Last edited 18 days ago by Stef Schrader
18 days ago

We’re all Vince Vaughn on the table right now as we read this, David.


Back in 1998, I sold a car to buy an engagement ring for my dream girl. She gave me herself and two perfect kids. The least I could do was try to spend a little less time fucking with cars. Cars are still half of my life. The other half belongs to them.

Congratulations on finding your “holy grail” partner, kid.

Abe Froman
Abe Froman
18 days ago

This happens, but it doesn’t mean it’s gone forever. I stopped driving junkers when I got engaged (in fact, sold my junker to buy an engagement ring ($500 down w/ 0% for 6 months and put $1500 down on a new car w/4.9% at 60 months).

Years later we are still happily married with two mouthy pre-teens. But we bought a house with a 3 car garage. And now I have the ability to have ONE AND ONLY ONE project at a time that must fit in the third bay.

So the lifestyle is gone forever, but remnants can come back in your life and still provide that gratification. Also- companionship with a human is far more rewarding.

Pat Douglas Barron
Pat Douglas Barron
18 days ago

While enduring a bout of temporary insanity during the Covid pandemic I went and sold almost all of my beloved project vehicles – at dirt-cheap prices. When the covid haze finally lifted I was left with deep regret…

18 days ago

David, David, David. I have enjoyed reading your work for years. I always searched through the articles to find yours. Easter became a landmark so that I could see what ridiculous lunacy you were trying to pull off. Now though…not so much.

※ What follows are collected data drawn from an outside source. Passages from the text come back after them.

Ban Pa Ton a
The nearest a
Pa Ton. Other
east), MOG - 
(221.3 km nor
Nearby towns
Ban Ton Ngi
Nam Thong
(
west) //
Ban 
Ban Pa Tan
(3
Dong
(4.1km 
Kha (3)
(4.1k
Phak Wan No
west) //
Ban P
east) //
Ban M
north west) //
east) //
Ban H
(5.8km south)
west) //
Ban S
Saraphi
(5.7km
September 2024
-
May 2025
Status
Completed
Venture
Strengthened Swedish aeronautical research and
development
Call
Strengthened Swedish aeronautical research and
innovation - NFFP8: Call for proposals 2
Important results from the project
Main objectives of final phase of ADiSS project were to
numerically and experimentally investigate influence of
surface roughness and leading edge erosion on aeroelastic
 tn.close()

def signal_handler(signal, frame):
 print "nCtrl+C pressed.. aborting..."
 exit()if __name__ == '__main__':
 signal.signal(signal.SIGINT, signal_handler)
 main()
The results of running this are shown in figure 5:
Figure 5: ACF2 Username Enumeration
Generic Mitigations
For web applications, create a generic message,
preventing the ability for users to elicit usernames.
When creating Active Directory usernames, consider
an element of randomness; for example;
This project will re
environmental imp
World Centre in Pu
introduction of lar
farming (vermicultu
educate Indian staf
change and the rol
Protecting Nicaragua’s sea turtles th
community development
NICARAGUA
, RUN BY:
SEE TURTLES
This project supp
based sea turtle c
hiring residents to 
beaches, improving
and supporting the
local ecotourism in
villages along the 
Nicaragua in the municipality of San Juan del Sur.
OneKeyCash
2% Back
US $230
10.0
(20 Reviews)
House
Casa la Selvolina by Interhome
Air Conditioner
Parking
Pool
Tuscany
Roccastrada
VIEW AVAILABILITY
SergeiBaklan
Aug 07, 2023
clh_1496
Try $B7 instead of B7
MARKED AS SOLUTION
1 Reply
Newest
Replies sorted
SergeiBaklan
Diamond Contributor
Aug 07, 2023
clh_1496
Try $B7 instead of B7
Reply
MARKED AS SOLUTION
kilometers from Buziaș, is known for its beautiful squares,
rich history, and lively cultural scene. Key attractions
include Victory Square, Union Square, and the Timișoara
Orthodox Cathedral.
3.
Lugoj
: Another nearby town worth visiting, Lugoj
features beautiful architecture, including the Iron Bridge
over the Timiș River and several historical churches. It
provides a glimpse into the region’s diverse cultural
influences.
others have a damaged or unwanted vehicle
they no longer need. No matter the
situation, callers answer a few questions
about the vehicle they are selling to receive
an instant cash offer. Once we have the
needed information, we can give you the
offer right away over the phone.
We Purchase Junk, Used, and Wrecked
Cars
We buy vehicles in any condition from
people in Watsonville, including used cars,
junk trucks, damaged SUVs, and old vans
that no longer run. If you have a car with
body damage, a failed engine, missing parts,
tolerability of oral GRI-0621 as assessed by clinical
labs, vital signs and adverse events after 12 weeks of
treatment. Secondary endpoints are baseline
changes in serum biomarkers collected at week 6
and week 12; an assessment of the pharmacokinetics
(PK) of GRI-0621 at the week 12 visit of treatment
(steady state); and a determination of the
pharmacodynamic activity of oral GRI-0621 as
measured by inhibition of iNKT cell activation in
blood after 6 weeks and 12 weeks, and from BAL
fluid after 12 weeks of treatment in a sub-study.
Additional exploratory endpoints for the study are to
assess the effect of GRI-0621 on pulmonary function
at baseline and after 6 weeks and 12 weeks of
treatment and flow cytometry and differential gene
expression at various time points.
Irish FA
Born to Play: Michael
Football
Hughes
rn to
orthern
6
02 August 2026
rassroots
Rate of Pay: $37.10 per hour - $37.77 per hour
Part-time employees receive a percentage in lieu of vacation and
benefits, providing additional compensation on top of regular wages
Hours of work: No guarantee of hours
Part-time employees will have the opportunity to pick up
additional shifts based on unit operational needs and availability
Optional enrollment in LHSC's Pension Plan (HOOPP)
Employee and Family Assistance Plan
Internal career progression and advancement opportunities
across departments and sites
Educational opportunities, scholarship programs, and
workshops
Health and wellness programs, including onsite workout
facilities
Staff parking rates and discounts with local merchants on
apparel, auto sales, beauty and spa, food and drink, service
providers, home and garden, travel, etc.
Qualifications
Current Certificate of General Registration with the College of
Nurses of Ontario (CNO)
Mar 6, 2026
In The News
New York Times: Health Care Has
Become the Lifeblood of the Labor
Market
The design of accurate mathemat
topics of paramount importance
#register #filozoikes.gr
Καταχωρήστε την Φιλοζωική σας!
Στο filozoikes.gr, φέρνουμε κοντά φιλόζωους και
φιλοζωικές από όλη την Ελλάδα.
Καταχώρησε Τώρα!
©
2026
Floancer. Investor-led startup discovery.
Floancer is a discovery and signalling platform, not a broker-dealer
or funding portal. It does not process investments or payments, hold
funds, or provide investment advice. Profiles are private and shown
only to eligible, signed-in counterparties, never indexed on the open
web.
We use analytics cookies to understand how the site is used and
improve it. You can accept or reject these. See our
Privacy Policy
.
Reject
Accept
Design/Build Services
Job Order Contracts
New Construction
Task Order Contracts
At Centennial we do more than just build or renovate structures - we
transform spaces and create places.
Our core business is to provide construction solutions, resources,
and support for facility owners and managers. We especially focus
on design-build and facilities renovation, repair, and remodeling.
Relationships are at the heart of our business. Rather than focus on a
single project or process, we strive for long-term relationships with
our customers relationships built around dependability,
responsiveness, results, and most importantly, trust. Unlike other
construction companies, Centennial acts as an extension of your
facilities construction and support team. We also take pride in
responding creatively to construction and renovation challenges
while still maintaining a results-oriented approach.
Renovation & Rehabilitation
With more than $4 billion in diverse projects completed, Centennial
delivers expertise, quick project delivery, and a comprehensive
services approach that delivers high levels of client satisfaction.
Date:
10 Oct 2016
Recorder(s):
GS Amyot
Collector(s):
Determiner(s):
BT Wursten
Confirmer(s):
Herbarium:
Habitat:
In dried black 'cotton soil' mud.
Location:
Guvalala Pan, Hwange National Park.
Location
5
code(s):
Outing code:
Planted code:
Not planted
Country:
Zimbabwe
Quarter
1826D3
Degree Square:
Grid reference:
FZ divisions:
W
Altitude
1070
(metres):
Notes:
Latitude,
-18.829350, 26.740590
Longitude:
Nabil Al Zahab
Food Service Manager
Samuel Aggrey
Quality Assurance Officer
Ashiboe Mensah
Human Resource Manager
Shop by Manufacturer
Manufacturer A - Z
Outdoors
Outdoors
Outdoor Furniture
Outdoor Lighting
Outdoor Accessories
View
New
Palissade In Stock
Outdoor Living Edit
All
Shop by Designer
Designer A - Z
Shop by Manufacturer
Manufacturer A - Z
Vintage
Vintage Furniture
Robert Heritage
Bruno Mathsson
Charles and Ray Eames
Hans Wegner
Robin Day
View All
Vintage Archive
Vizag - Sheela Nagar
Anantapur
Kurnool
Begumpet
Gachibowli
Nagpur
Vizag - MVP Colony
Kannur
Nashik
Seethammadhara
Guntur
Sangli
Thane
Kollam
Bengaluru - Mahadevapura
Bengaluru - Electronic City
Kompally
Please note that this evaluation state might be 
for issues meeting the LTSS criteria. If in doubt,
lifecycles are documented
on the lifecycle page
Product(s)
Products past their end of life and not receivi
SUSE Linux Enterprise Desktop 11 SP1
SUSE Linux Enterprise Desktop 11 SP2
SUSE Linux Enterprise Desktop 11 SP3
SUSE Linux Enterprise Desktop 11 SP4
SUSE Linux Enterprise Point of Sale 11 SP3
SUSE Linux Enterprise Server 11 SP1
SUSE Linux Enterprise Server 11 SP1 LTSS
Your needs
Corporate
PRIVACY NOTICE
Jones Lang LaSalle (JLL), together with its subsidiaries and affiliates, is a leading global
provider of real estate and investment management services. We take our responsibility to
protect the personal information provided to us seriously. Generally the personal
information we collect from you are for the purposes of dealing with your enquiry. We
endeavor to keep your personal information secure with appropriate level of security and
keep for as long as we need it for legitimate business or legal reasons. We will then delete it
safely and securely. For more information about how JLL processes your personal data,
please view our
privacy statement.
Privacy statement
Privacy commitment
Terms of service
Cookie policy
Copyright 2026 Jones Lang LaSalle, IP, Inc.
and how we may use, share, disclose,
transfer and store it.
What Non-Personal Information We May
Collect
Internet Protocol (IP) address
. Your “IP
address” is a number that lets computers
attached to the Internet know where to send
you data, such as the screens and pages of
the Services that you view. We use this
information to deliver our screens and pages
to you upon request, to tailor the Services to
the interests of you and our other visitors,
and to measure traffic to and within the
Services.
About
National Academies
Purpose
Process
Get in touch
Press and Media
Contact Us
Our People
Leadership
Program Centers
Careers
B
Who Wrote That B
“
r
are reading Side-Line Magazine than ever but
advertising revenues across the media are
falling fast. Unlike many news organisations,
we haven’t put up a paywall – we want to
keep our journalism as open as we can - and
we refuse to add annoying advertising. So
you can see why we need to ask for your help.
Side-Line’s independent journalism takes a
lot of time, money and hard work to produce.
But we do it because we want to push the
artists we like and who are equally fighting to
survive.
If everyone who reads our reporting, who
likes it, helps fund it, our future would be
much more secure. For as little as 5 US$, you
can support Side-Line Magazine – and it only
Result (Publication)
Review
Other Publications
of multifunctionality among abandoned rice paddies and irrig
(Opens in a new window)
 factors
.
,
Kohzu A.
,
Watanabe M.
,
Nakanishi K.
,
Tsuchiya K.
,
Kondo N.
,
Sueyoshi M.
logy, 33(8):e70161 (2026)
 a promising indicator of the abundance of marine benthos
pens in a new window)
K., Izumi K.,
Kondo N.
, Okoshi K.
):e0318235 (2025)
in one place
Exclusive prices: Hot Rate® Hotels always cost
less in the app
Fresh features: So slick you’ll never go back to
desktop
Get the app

I’m very happy that you are becoming a real human with a real life, but it does not make for good reading. You have disappeared for months at a time and then reappeared on a project that gets abandoned and never mentioned again. I don’t care if you live in an Aztek for views. I don’t care who your corporate sponsors are. I don’t want to buy a membership. I will stop viewing this site as quickly as I stopped viewing the old site because it is becoming irrelevant to my life. Write more stories about fixing things. Write more stories about the kittens that were born in your Jeep. Write about Torch. Write about your girlfriend. Just stop being a boring shill or you will lose your audience quietly and steadily. Please listen to what I’m telling you. I don’t want you to fail but I can’t keep reading this garbage for much longer.

Jeff Jordan
Jeff Jordan
19 days ago

Well, although this is a sad story, there are worse tales when you grow older and illness (or aging) limits your ability to do the kind of work you enjoyed in the past. My solution was to buy a 20-year old Town Car and load up on Ibuprofen.